Gesehen habe ich den Film "Maskun - Haunted" in der West-Ukraine. Eine Gruppe jungen Menschen aus dem Donbas hat ihr gezeigt. Auch sie haben ein sicher geglaubtes Leben verlassen. Manches aus dem Film können sie verstehen, manches kennen sie von Freunden, die immer noch packen, immer noch bleiben, weil das Haus, die Möbel auch Teil von einem Selbst ist.

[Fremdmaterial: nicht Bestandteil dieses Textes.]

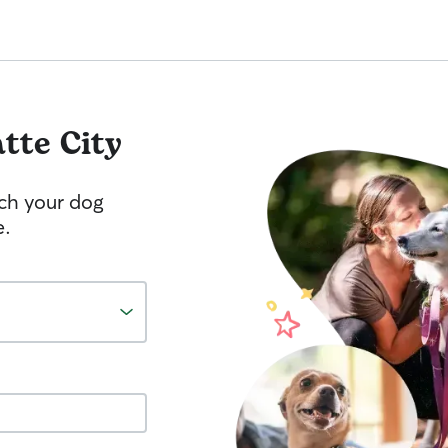
atte City
tch your dog
e.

Zwei Millionen Binnenflüchtlinge hat die Ukraine im Augenblick. Ungefähr 3500 von ihnen leben in der kleinen Stadt Ivano-Frankiwsk ganz im Westen. Egal, wie stark die ukrainische Regierung betonen mag, dass der Donbas immer zur Ukraine gehören wird - die meisten von ihnen betrachten ihren Abschied vom Osten als endgültig und machen sich daran, ein neues Leben aufzubauen, oder "einen Garten anzulegen" wie ein junger Mann es nennt. Im Gegensatz zu anderen Regierungen (ich will jetzt keine Namen nennen...) stellt die ukrainische Regierung ihnen da auch nichts in den Weg. Noch werden die Binnenflüchtlinge hier noch nicht als politische Verfügungsmasse gebraucht, um die Rückgewinnung des Donbas um jeden Preis zu rechtfertigen - aber vielleicht auch nur, weil die Regierung das im Moment auch kaum rechtfertigen muss. "Bring sie bloß nicht auf solche Ideen," ruft die Mitarbeiterin einer Flüchtlings-NGO nur halb im Spaß, als ich von der Situation von IDPs in Aserbaidschan erzähle. Es gibt wenig Unterstützung, aber auch (noch) keine Instrumentailisierung. Immerhin.Dafür spielen die Binnenflüchtlinge in der Politik überhaupt keine Rolle, umso weniger, als sie in den kommenden Kommunalwahlen auch nicht wählen dürfen. Der Wahlkampf vor den schönen, etwas unrenovierten Fassaden der österreichisch-ungarisch-deutsch-jüdisch-polnischen Stadt des 19. Jahrhunderts findet ohne die Neubürger statt.


Iwano-Frankiwsk.
Sowjetische und alte Fassaden nebeneinander

"Die Ukraine sieht umso schlimmer aus, je weiter man von ihr entfernt ist," erklärt ein Professor an der Uni Lviv mit Blick auf die westliche Berichterstattung. Mir erscheint es umgekehrt, wenn man einmal im Land ist.